Supporters argue that, among other things, there's no longer a rationale for collecting racial data because the number of mixed-race citizens is growing. They claim that "a remarkable blurring of racial lines" has rendered the concept of race meaningless. And they say that by asking Californians about their race, the government "sanctions racial classifications," forcing an increasingly multiracial populace into traditional categories of "hyphenated Americans." Yet neither race nor its effects will be dissipated by a ballot measure that seduces with a simple message of a "colorblind society."

Race-mixing has undeniably changed the racial landscape. Web sites like www.mixedfolks.com allow people of mixed heritage to post photos and share their stories while reading about neither-black-nor-white entertainers like Mariah Carey and Vin Diesel. Many Latinos hail from complicated mixtures of African American, Native American and white ancestries. The simple dichotomy of black and white no longer captures the entire story of race in America.

For The Record
Los Angeles Times Tuesday September 09, 2003 Home Edition California Part B Page 13 Editorial Pages Desk 1 inches; 35 words Type of Material: Correction
Proposition 54 -- A Sept. 1 commentary incorrectly stated that Proposition 54 prohibits "any government agency in California" from collecting racial and ethnic data. There would be exceptions for some medical and law enforcement reports.

But despite race-mixing, fixed notions of race persist, and strongly. In some cases people of mixed race freely choose to identify themselves with their minority group heritage. In others, lingering social prejudices choose for them.

Halle Berry has said that, as a child, schoolmates would taunt her about her mixed heritage, asking, "Why is your mommy white and you're not?" Yet in 2002, she accepted the Oscar for best actress with obvious joy at being the first African American woman so honored, her white mother applauding in the audience. In her acceptance speech, she thanked other black actresses and said, "This moment is so much bigger than me."

Berry's chosen identity differs from that of Woods. Some African Americans disagreed when Woods described himself as "cablinasian," a word he constructed to reflect his Caucasian, black, Native American and Asian heritage. He dismissed critics by saying, "I don't want to be the best black player or the best Asian player. I want to be the best golfer ever."

Yet society has often ascribed a racial identity to Woods based on his appearance. In 1997, white golfer Fuzzy Zoeller called him a "little boy" and suggested that he not order fried chicken or collard greens at the champion's dinner. Perhaps this is why Colin Powell, responding to the Woods controversy, said, "In America, which I love from the bottom of my heart and soul, when you look like me, you're black."

Still, Proposition 54 sponsor Ward Connerly, whose heritage is black, Irish, French Canadian and Choctaw, wonders, "If our population continues to blend at the current rate, but now is not the time to end racial categories, what conditions ought to be present before ending them?"

First, society should see further progress in economic and educational equality. Unemployment among blacks is 11.1%, compared with 5.5% for whites. African Americans lag whites in attainment of college degrees 17% to 29%.

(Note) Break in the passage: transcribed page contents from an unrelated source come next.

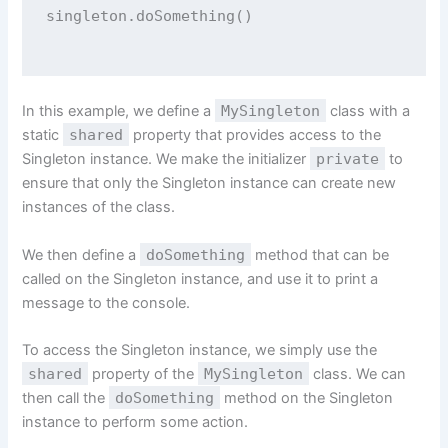
singleton.
doSomething
()
In this example, we define a
MySingleton
class with a
static
shared
property that provides access to the
Singleton instance. We make the initializer
private
to
ensure that only the Singleton instance can create new
instances of the class.
We then define a
doSomething
method that can be
called on the Singleton instance, and use it to print a
message to the console.
To access the Singleton instance, we simply use the
shared
property of the
MySingleton
class. We can
then call the
doSomething
method on the Singleton
instance to perform some action.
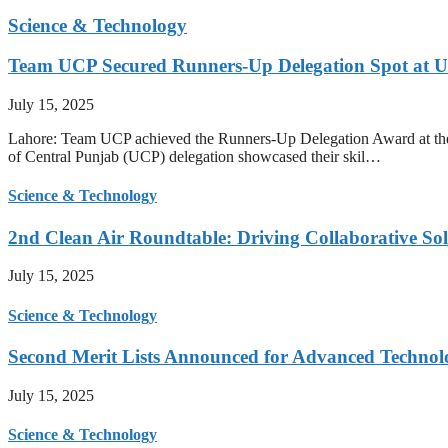
Science & Technology
Team UCP Secured Runners-Up Delegation Spot at U
July 15, 2025
Lahore: Team UCP achieved the Runners-Up Delegation Award at the
of Central Punjab (UCP) delegation showcased their skil…
Science & Technology
2nd Clean Air Roundtable: Driving Collaborative Solu
July 15, 2025
Science & Technology
Second Merit Lists Announced for Advanced Techno
July 15, 2025
Science & Technology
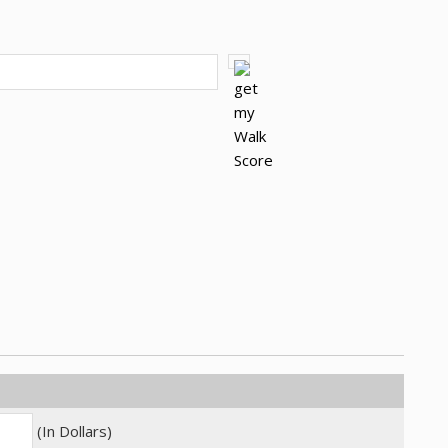
(In Dollars)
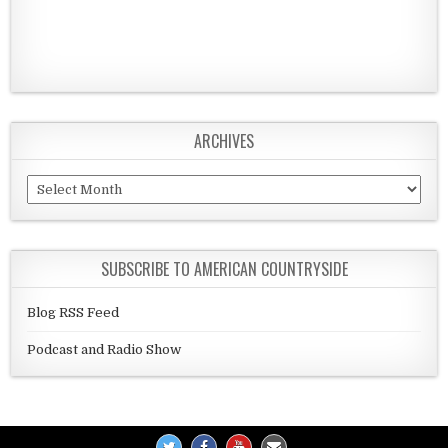
ARCHIVES
Archives
SUBSCRIBE TO AMERICAN COUNTRYSIDE
Blog RSS Feed
Podcast and Radio Show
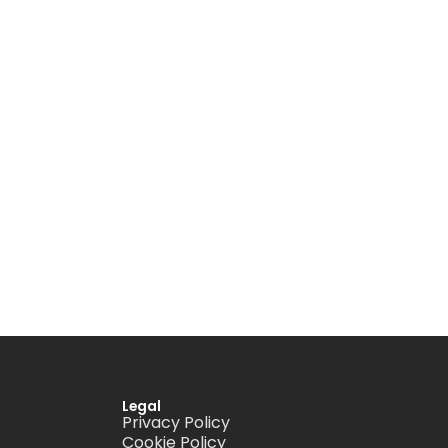
Legal
Privacy Policy
Cookie Policy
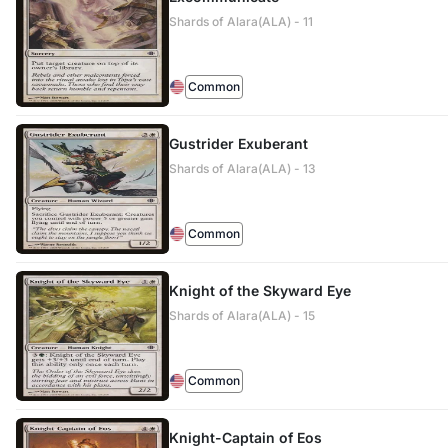
Shards of Alara(ALA) - 11
Common
Gustrider Exuberant
Shards of Alara(ALA) - 13
Common
Knight of the Skyward Eye
Shards of Alara(ALA) - 15
Common
Knight-Captain of Eos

Attitudes on race-mixing itself must improve. A 2001 poll asked Americans whether, considering everything, they thought it better for people to marry someone of their own race. Among blacks, 21% said yes. Among whites, 46% felt it better to marry other whites.

Rather than a colorblind society, the initiative would render the government blind when trying to analyze and address the inequities that still plague people of color. Its "don't ask, don't tell" approach assumes that all people of mixed race can afford to be like Woods. But it's the view held by Berry and Powell that still resonates most strongly among the multiracial, who recognize the barriers still to be overcome.

J. P. Gownder writes about race and politics.